A structure-preserving numerical method for the fourth-order geometric evolution equations for planar curves

TL;DR

This paper introduces a structure-preserving numerical method for fourth-order geometric evolution equations of planar curves, effectively maintaining key properties and preventing vertex concentration through a modified tangential velocity approach.

Contribution

The study develops a novel discrete variational derivative method with a modified tangential velocity to ensure stability and property preservation in simulating geometric flows.

Findings

Accurately captures properties of Willmore and Helfrich flows

Prevents vertex concentration in numerical simulations

Demonstrates high accuracy in numerical experiments

Abstract

For fourth-order geometric evolution equations for planar curves with the dissipation of the bending energy, including the Willmore and the Helfrich flows, we consider a numerical approach.
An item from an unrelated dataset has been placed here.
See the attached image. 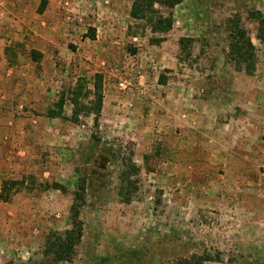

In this study, we construct a structure-preserving method based on a discrete variational derivative method. Furthermore, to prevent the vertex concentration that may lead to numerical instability, we discretely introduce Deckelnick's tangential velocity. Here, a modification term is introduced in the process of adding tangential velocity. This modified term enables the method to reproduce the equations' properties while preventing vertex concentration. Numerical experiments demonstrate that the proposed approach captures the equations' properties with high accuracy and avoids the concentration of vertices.